Full-Analog Reservoir Computing Circuit Based on Memristor With a Hybrid Wide-Deep Architecture

Reservoir computing (RC) contains two significant variants: wide RC and deep RC. The hybrid wide-deep architecture absorbs their strengths with a powerful parallel processing capability while enhancing the memory capacity of reservoirs. However, the fully analog RC circuit combining the two structures has yet to be proposed, mainly due to unmanageable hierarchical signal processing. Here we report a full-analog memristive RC circuit with a hybrid wide-deep architecture comprising an input module, mask module, reservoir module, and readout module.

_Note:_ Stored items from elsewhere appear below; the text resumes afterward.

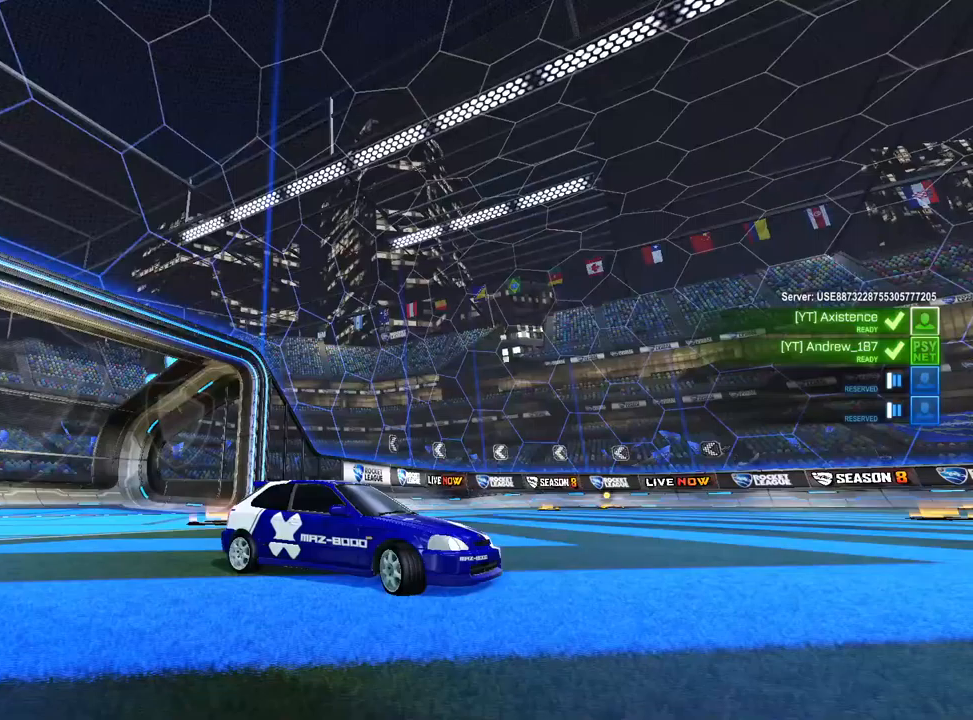
{"buttons": [], "left_stick": "center", "right_stick": "down-left", "events": [[17, "left_stick", "center"]]}
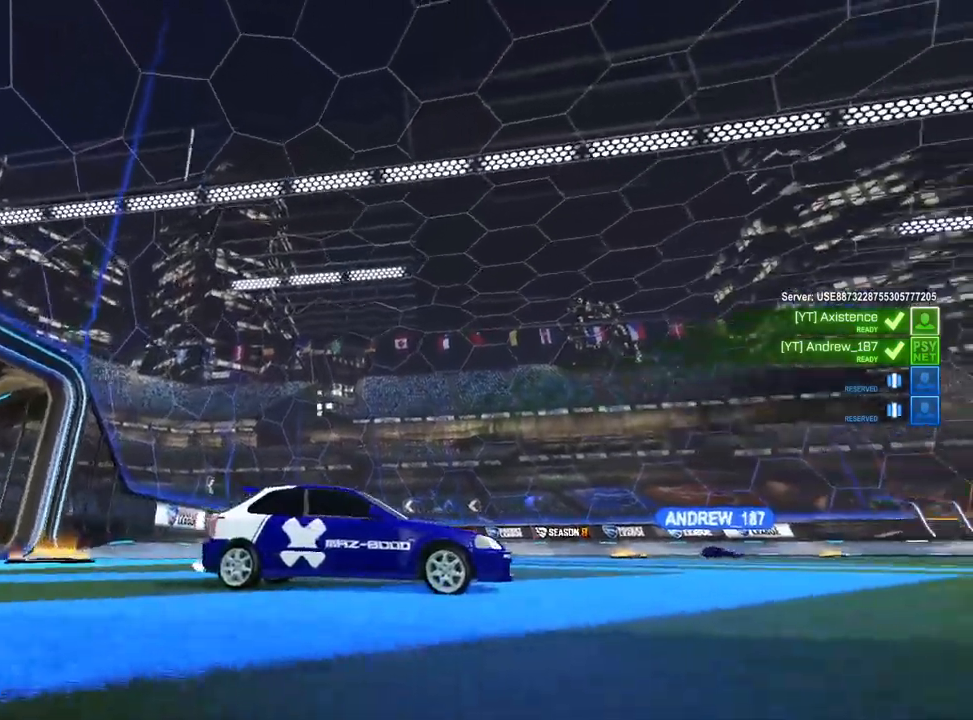
{"buttons": [], "left_stick": "center", "right_stick": "down-left", "events": []}
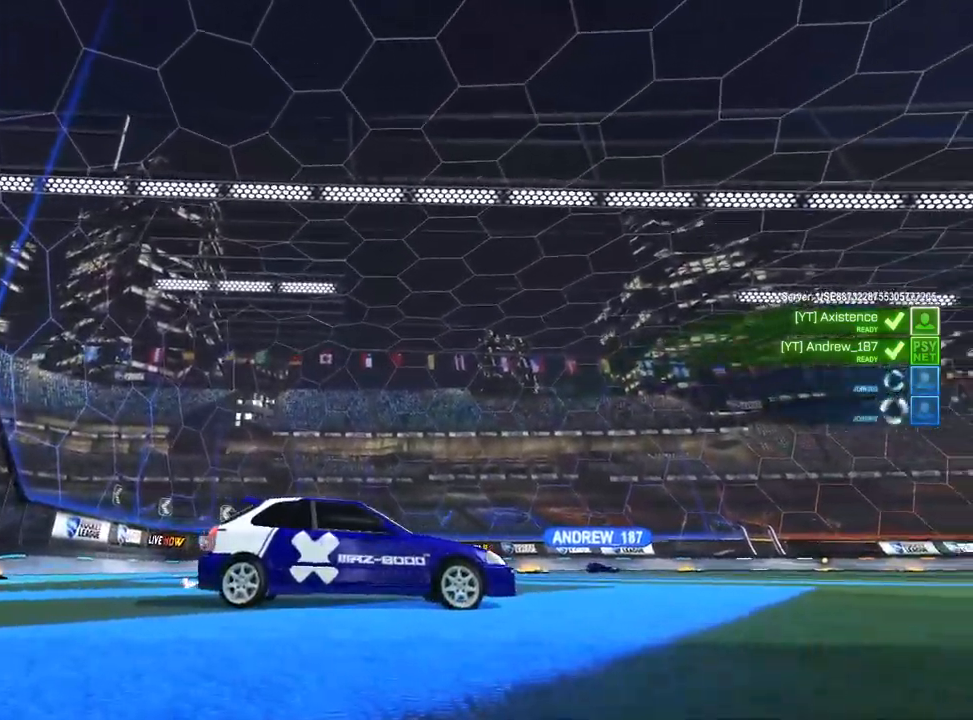
{"buttons": [], "left_stick": "center", "right_stick": "down-right", "events": [[250, "right_stick", "down"], [367, "right_stick", "down-right"]]}
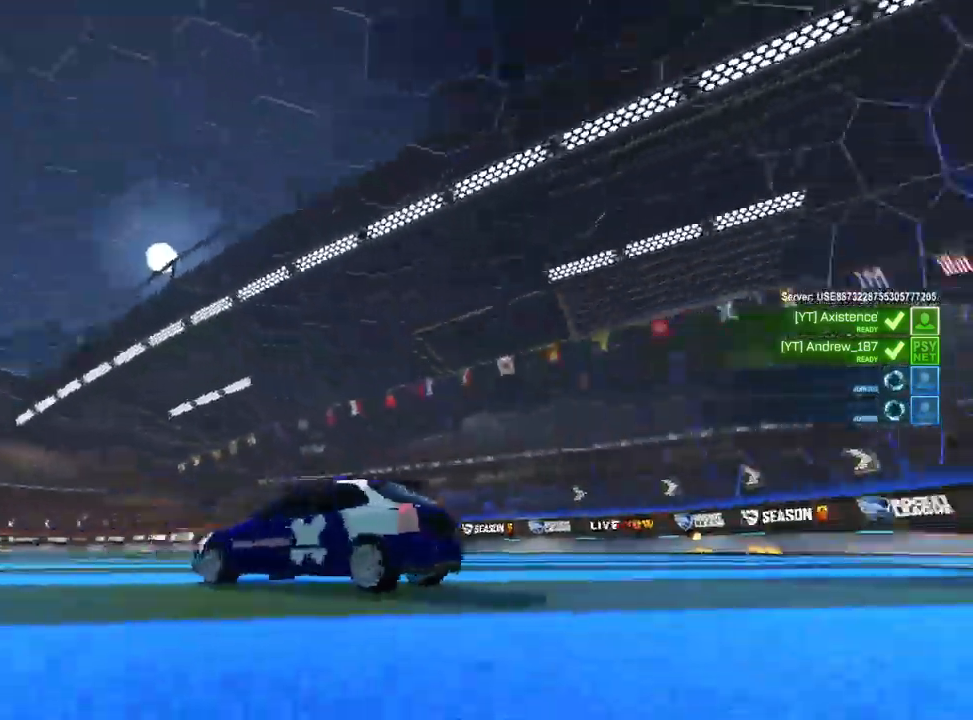
{"buttons": [], "left_stick": "center", "right_stick": "right", "events": [[417, "right_stick", "right"]]}
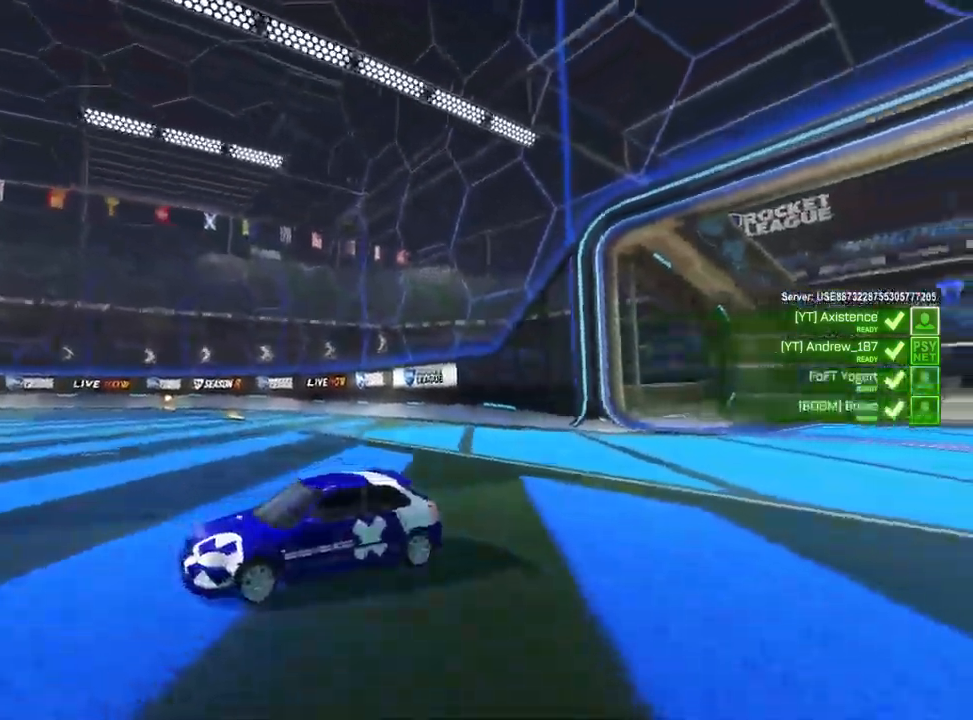
{"buttons": [], "left_stick": "center", "right_stick": "right", "events": []}
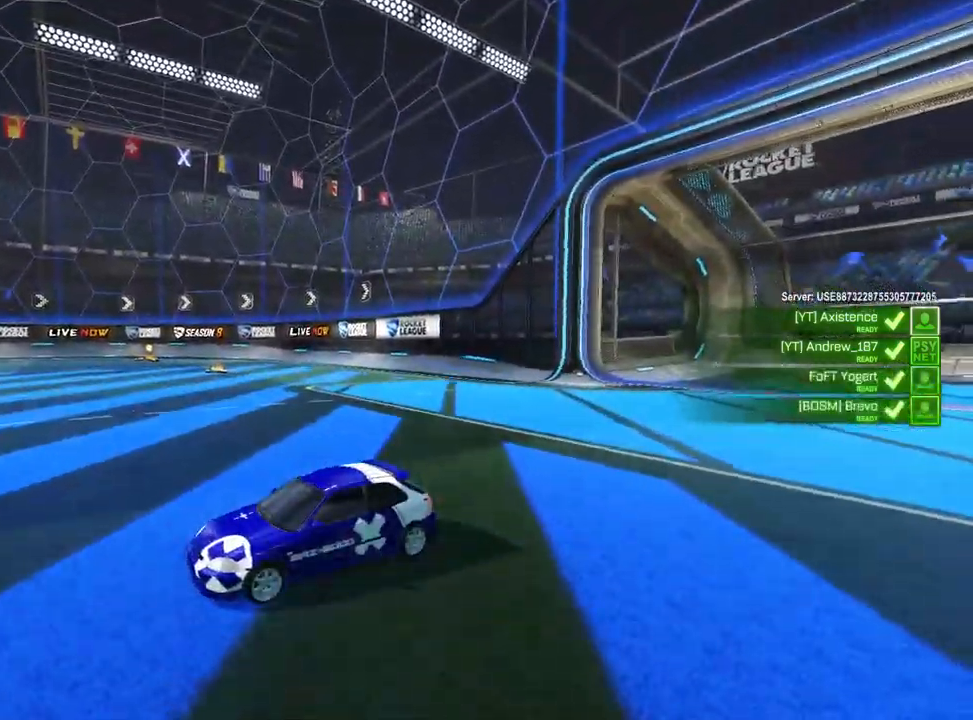
{"buttons": [], "left_stick": "center", "right_stick": "right", "events": []}
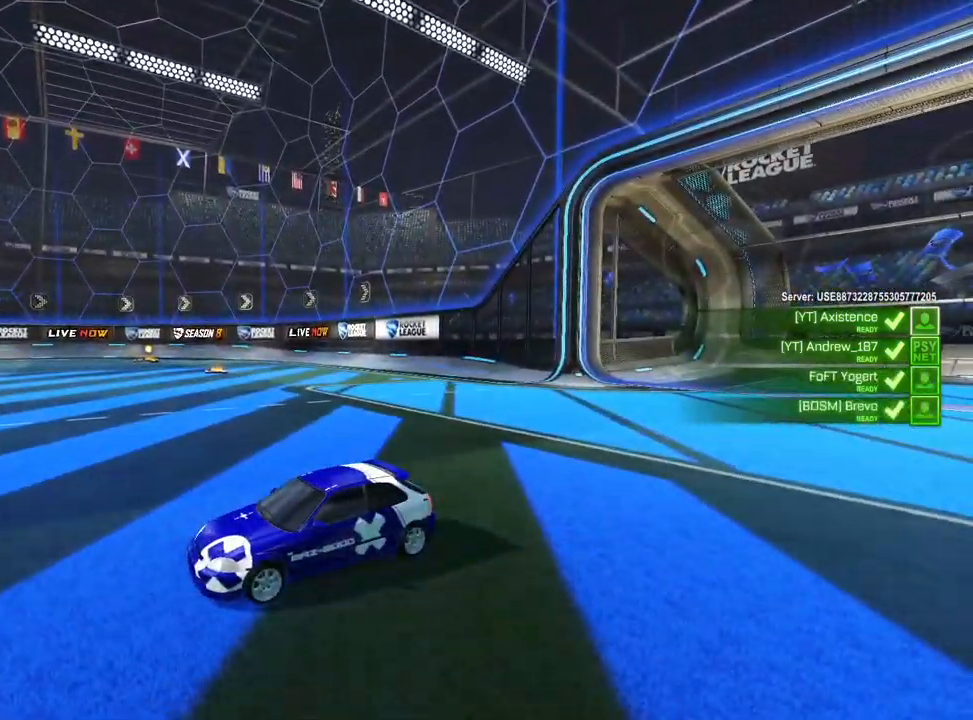
{"buttons": [], "left_stick": "center", "right_stick": "center", "events": [[333, "right_stick", "center"]]}
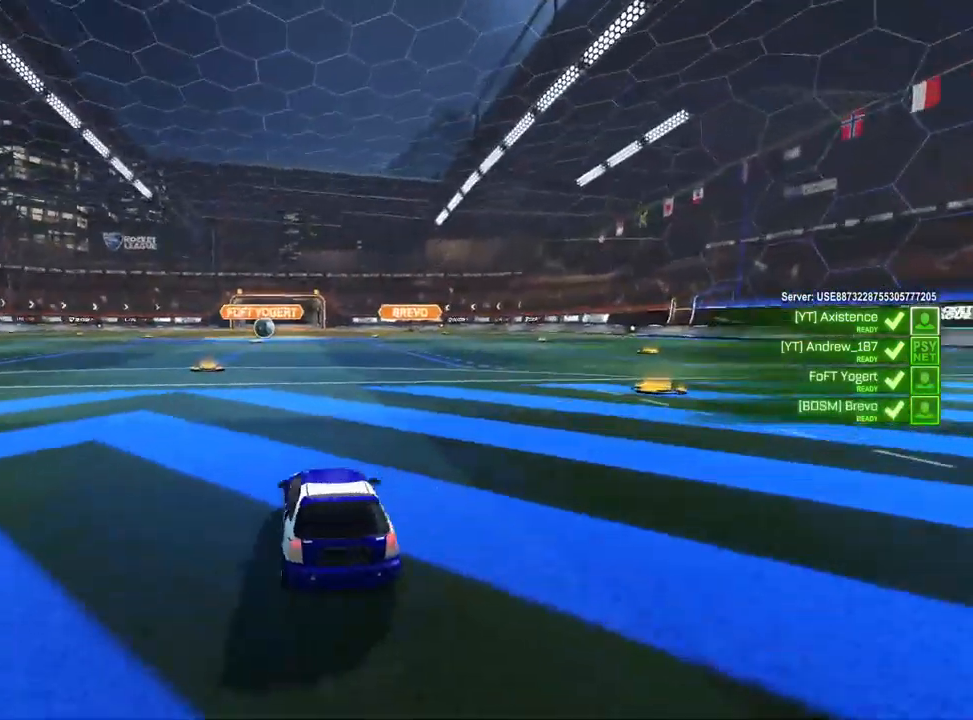
{"buttons": [], "left_stick": "center", "right_stick": "center", "events": [[83, "R3", "down"], [167, "R3", "up"], [350, "R3", "down"], [450, "R3", "up"]]}
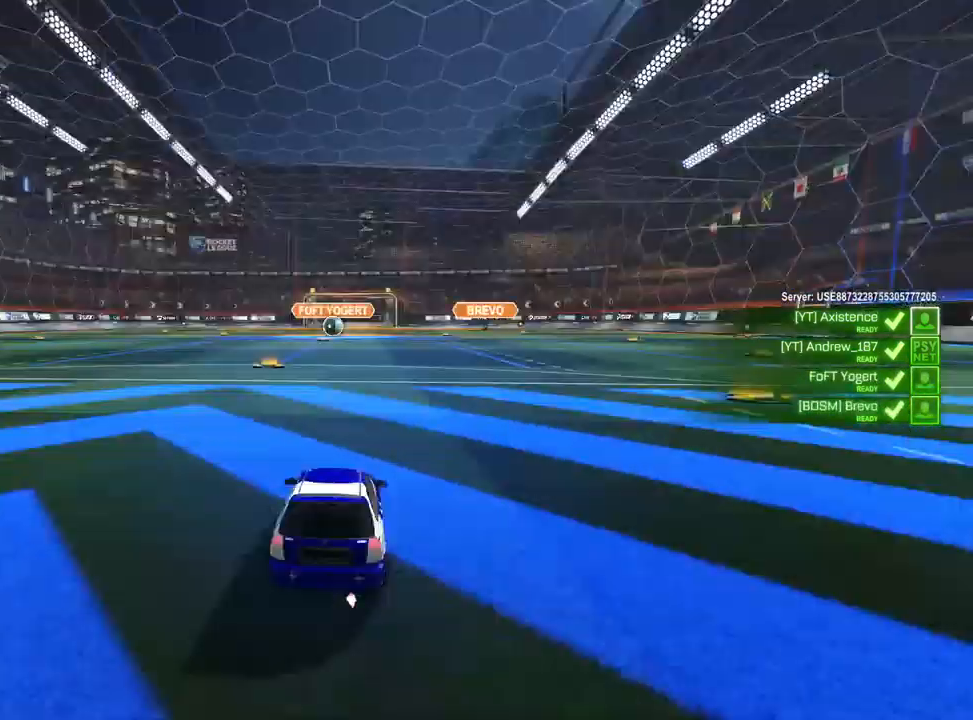
{"buttons": [], "left_stick": "center", "right_stick": "down", "events": [[17, "R3", "down"], [117, "R3", "up"], [150, "right_stick", "down"]]}
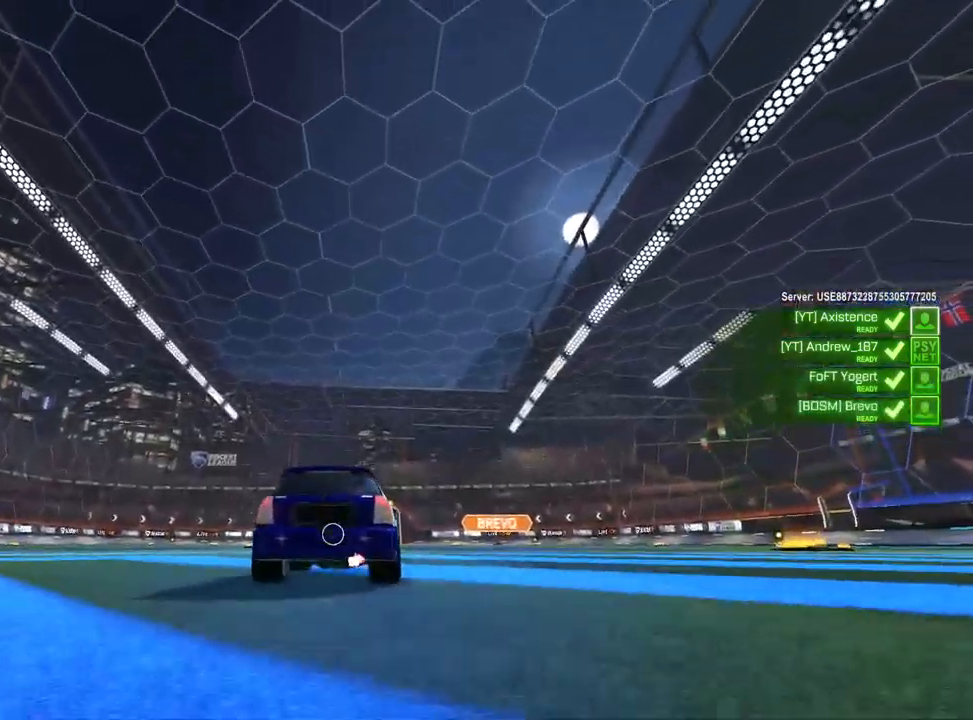
{"buttons": [], "left_stick": "center", "right_stick": "down", "events": []}
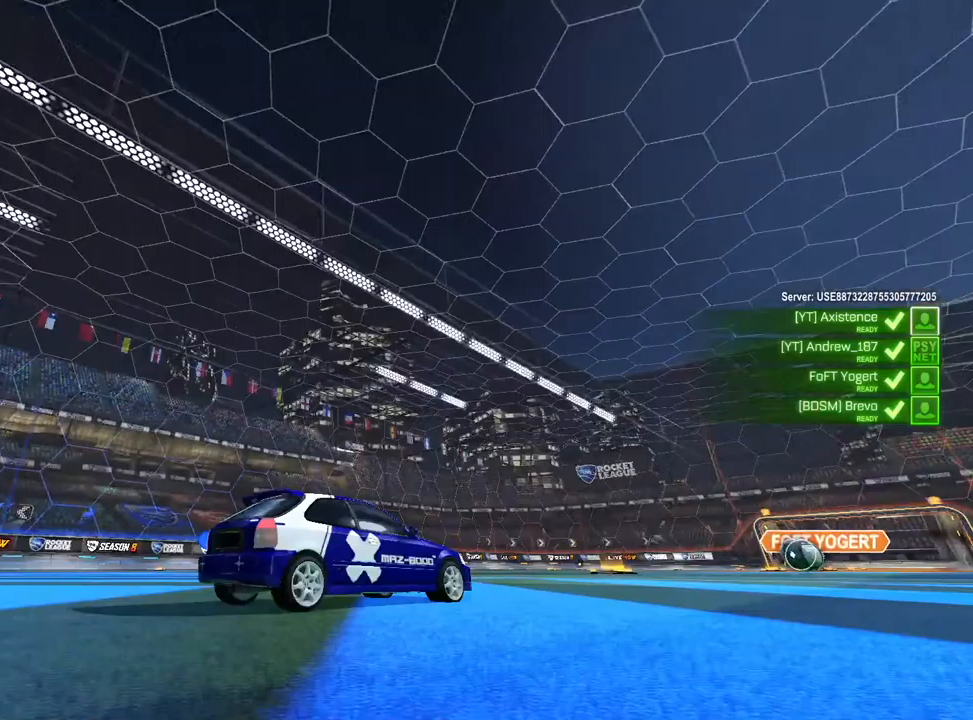
{"buttons": [], "left_stick": "center", "right_stick": "down", "events": []}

The input module can generate continuous voltages with temporal sequences. The mask module provides parallel mask processes, laying the foundation for implementing a wide RC structure. The reservoir module includes dynamic memristors and postprocessing circuits. Dynamic memristors can produce high-dimensional reservoir states, and postprocessing circuits allow memristive reservoir circuits to be cascaded to achieve a deep RC structure. The readout module mainly consists of a nonvolatile memristor crossbar and an analog integrator, enabling an efficient multiplication-and-accumulation operation. The simulation results in LTspice illustrate that the memory capacity of the proposed circuit is 91.6% higher than that of wide RC. Moreover, it can efficiently perform temporal tasks, obtaining a high accuracy of 98.99% in arrhythmia detection.